The company's earnings often swing dramatically because it invests heavily in tech start-ups and semiconductor firms, whose share prices are volatile.
Tuesday's result marked its first full-year net profit since the 2020-21 financial year.
SoftBank has been actively investing in AI in recent years under its flamboyant founder and CEO Masayoshi Son, who has repeatedly said "artificial superintelligence" will arrive in a decade -- bringing new inventions, medicine, knowledge and ways to invest.
The company is leading the $500 billion Stargate project to build AI infrastructure in the United States along with cloud giant Oracle and ChatGPT-maker OpenAI.
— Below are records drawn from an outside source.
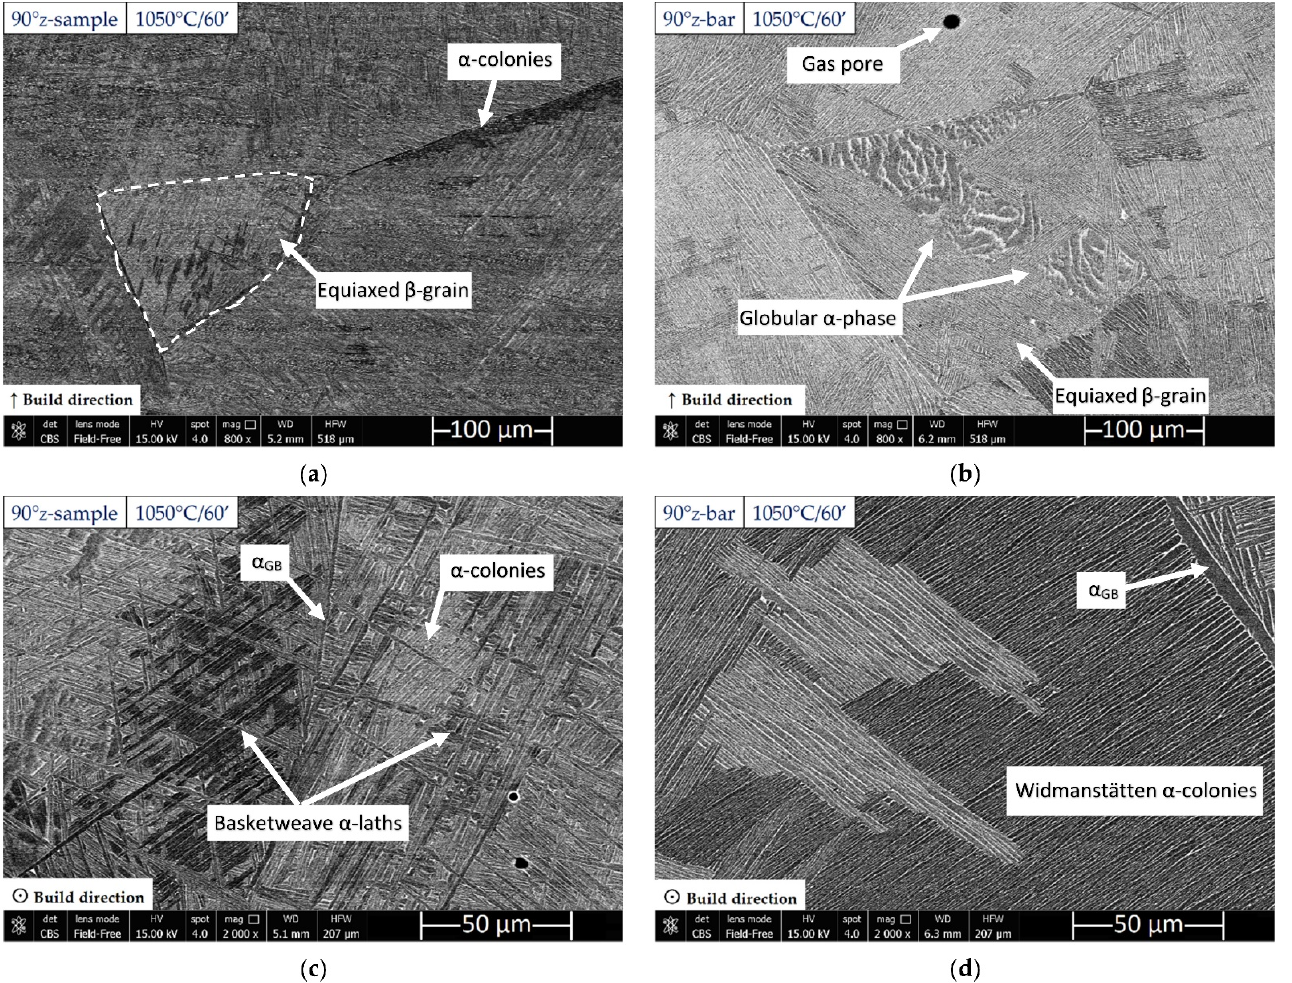
Figure 6. SEM micrographs of the 90° Z -sample ( a , c ) and the 90° Z -bar ( b , d ) acquired on the perpen- dicular ( a , b ) and parallel ( b , c ) planes to the build platform after 1050 °C/60 ′ . Heat treatment at 1050 °C/60 ′ also induces the formation of an α -case surface layer with a thickness of 100 ÷ 150 μ m and hardness of (400 ± 10) HV 0.1 in both the tensile sample (Figure 7a) and bar (Figure 7b). Similar results are shown in [49,52] for the cross-sections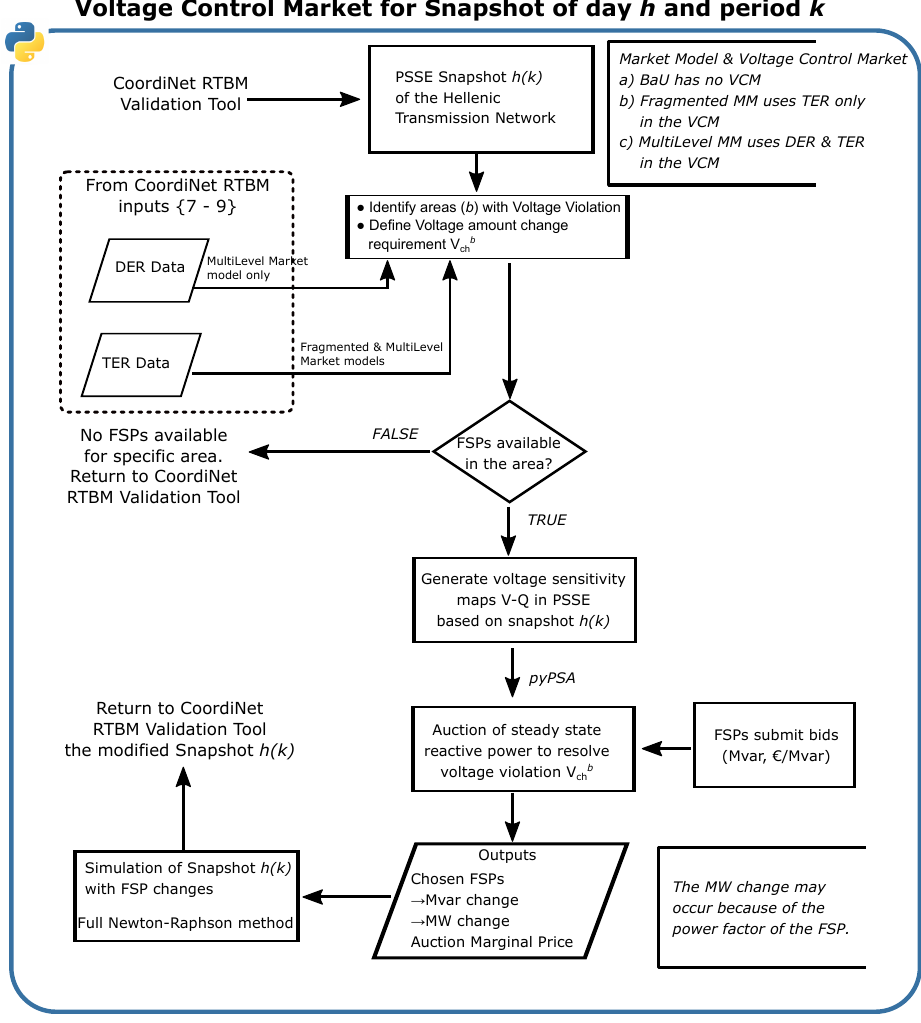
Figure 3. Architecture of the Voltage Control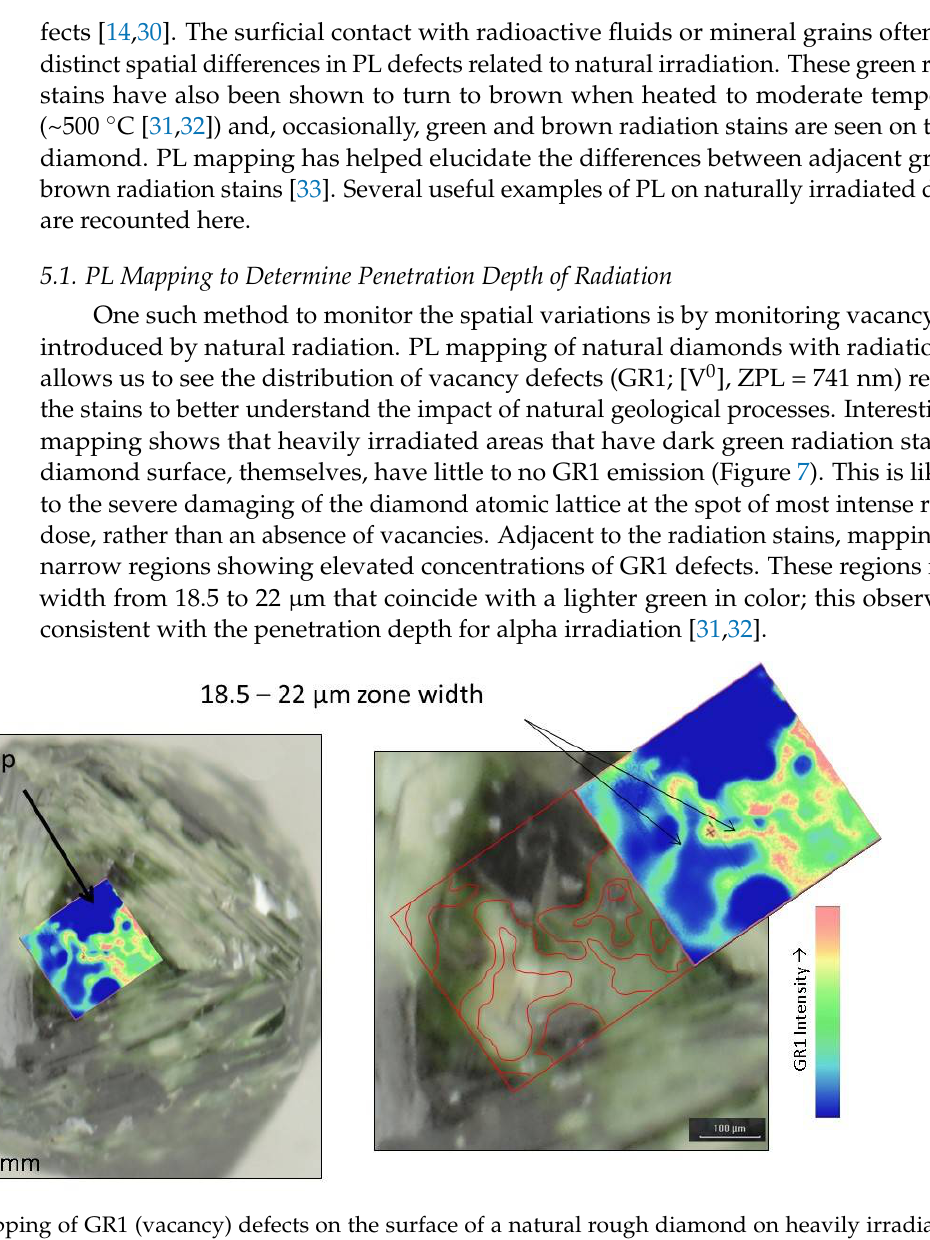
Figure 7. ( Left ) PL mapping of GR1 (vacancy) defects on the surface of a natural rough diamond on heavily irradiated areas that show dark green stains and ~20 µm narrow adjacent zones of GR1. ( Right ) A higher magnification version of the left image shows an overlay of the regions with high GR1 (box with red outlines) along with the corresponding PL map, which is displaced in order to show the radiation features underneath. The arrows are indicating a few examples of the narrow regions with elevated GR1 concentration and have a width of 18.5–22 µm, consistent with the penetration depth for alpha irradiation.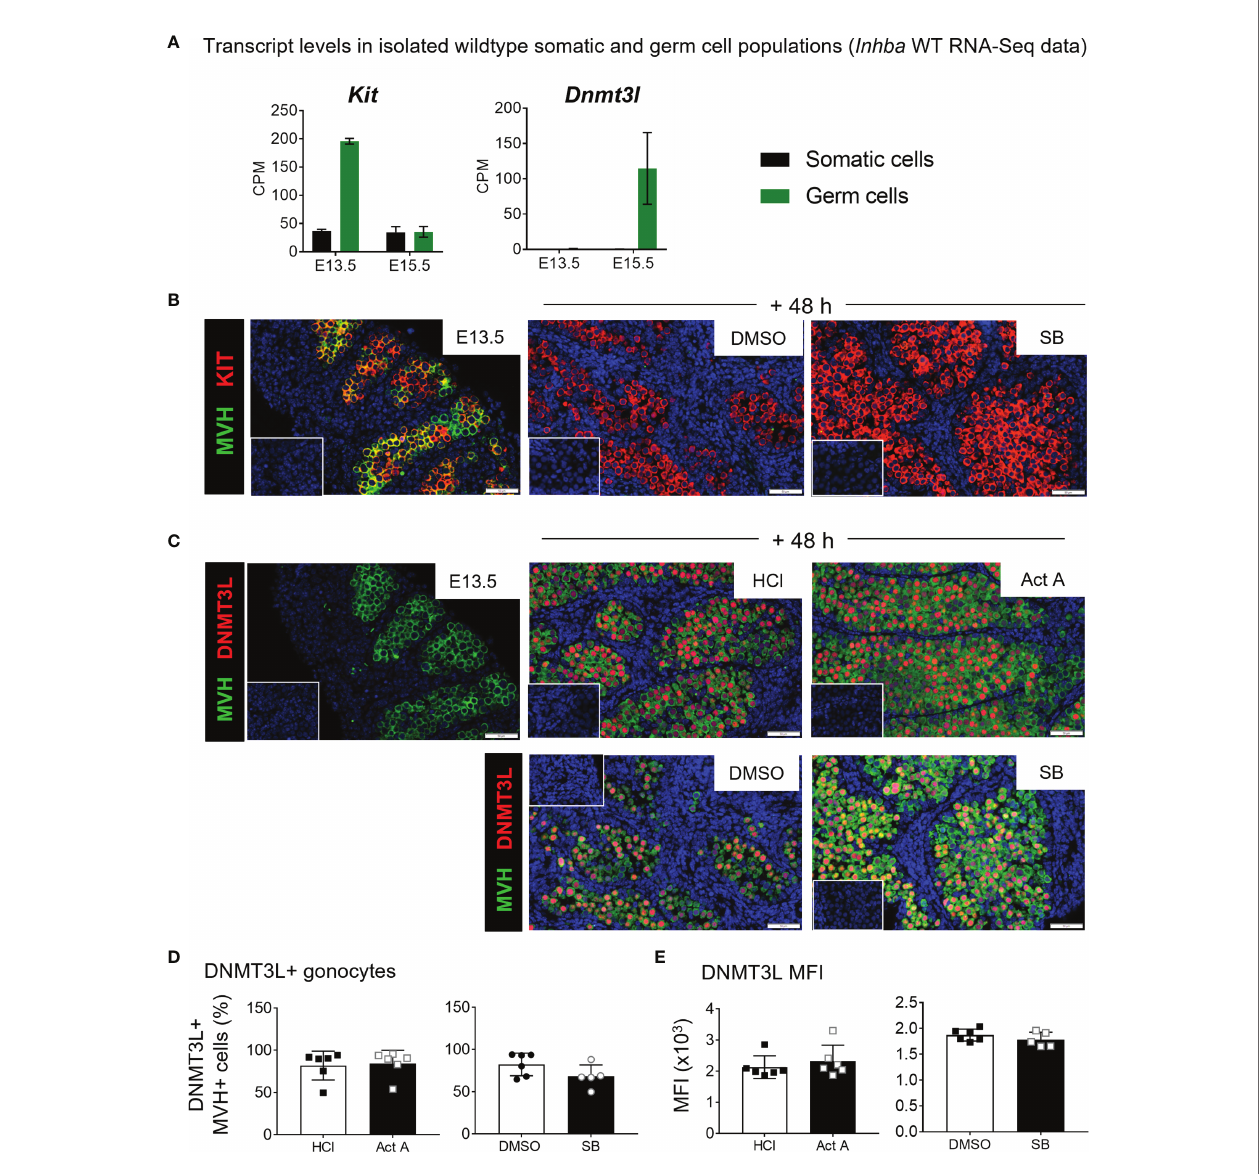
FIGURE 7 | KIT and DNMT3L expression in E13.5 testis cultures. (A) E13.5 and E15.5 transcript levels of Kit and Dnmt3l from FACS-sorted Inhba WT somatic and germ cell RNA-Seq data, expressed in counts per million (CPM). (B, C) Immuno fl uorescence staining of E13.5 and cultured testes. (B) Detection of KIT (red) and MVH (green) marking germ cell cytoplasm in E13.5 testis and E13.5 testes cultured for 48 hours with 10 µM SB431542 or DMSO control. (C) Detection of DNMT3L (red) and MVH (green) in E13.5 testis and those cultured 48 hours with 50 ng/mL activin A or 10 µM SB431542 and respective vehicle controls. DAPI staining in blue marks nuclei. Scale bars are 50 µm, insets represent controls lacking primary antibody. (D, E) Flow cytometry measuring (D) proportion of DNMT3L-positive MVH- positive germ cells and (E) mean fl uorescent intensity (MFI) of DNMT3L-positive population following 48 hr culture with activin A or SB431542. All graphical data are presented as mean ± SD and signi fi cant differences determined by a Student ’ s t-test or Mann-Whitney test following the Shapiro-Wilk or D ’ Agostino and Pearson normality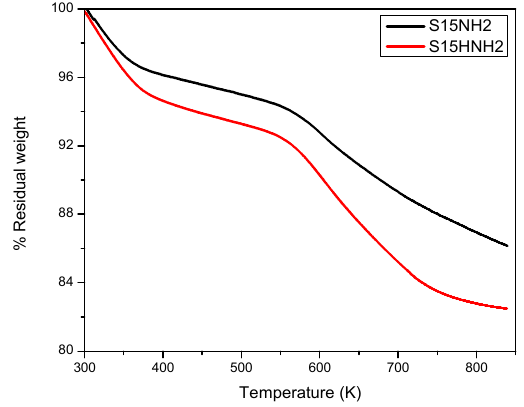
Figure 5. Thermogravimetric analysis, under N 2 flow, of the S15NH 2 and S15HNH 2 APTES-functionalized silica specimens.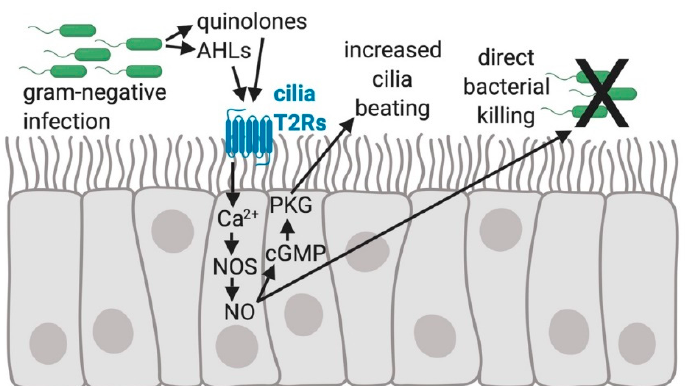
Figure 2. The regulation of human sinonasal epithelial innate immunity by bitter taste receptors (T2Rs). Quinolones and Acyl-homoserine lactones (AHLs) made by gram-negative bacteria, including Pseudomonas aeruginosa , activate the T2Rs expressed in human sinonasal cilia, resulting in an elevation of intracellular calcium (Ca 2 + ) that stimulates nitric oxide (NO) production by activating nitric oxide synthase (NOS) [44]. NO activates guanylyl cyclase to convert GTP to cyclic-GMP (cGMP), which binds to and increases the activity of protein kinase G (PKG). PKG can phosphorylate ciliary proteins [61,62] causing increased ciliary beat frequency that speeds up mucociliary transport [42,44]. NO di ff usion into the airway mucus and surface liquid is bactericidal and possibly damaging to viral or fungal pathogens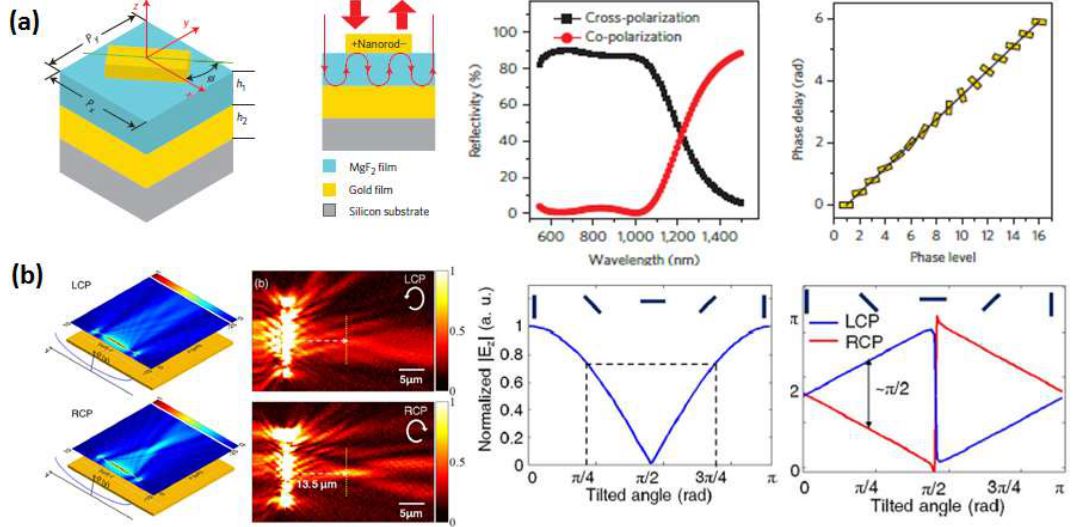
Figure 3: Left-to-right: (a) From [78]: Unit cell of a nanorod supporting two resonances under orthogonal polarizations with π phase sepa- ration. By introducing a space variant change in orientation, a geometric phase ranging from 0 to 2 π can be imparted to incident light. This frees up the design of the antenna resonances to maximize reflection. The current scheme utilizes a mirror to achieve ~90% reflection efl- ciency in the visible. (b) From [84]: A similar application of the Berry phase principle for the manipulation and focusing of surface plasmon beams via rectangular nano-slits. However due to lack of helicity of the plasmons, the phase change that can be achieved with orienta- tion changes is only π . Reprinted with permission from Refs [78] and [84]. Copyright 2015 Nature Publishing Group, 2015 Optical Society of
But Bloomberg News reported this week that uncertainty fuelled by US trade tariffs has delayed financing talks for the project, citing people familiar with the matter.
SoftBank and OpenAI also announced in February that the Japanese giant would spend $3 billion annually to deploy OpenAI's technologies across its group companies.
SoftBank also said in March it had reached a deal to buy US semiconductor firm Ampere for $6.5 billion, reinforcing its aggressive push into AI. The purchase is expected to close in the second half of the year.
The Japanese company is a majority shareholder in Arm Holdings, whose technology is used in 99 percent of smartphones.
Hideki Yasuda, an analyst at brokerage Toyo Securities, told AFP ahead of Tuesday's announcement that he expected the firm to reveal strong figures.
"The market was not bad from January to March, so I think (the results) will land relatively well," he said.
"The market environment only worsened from the end of March to the beginning of April when the tariffs were announced," he said, referring to US President Donald Trump's multi-pronged free trade war.
Son, 67, made his name with successful early investments in Chinese ecommerce titan Alibaba and internet pioneer Yahoo.
But he has also bet on catastrophic failures such as office-sharing firm WeWork.
"For the last 20 years, the US market has been outstanding, so I don't think there was an option to not invest in the United States" for SoftBank, Yasuda said.
During that time the Chinese market was also growing, "so they invested in China -- but China has tightened up a lot of controls, so not much has been invested in China since then", he added.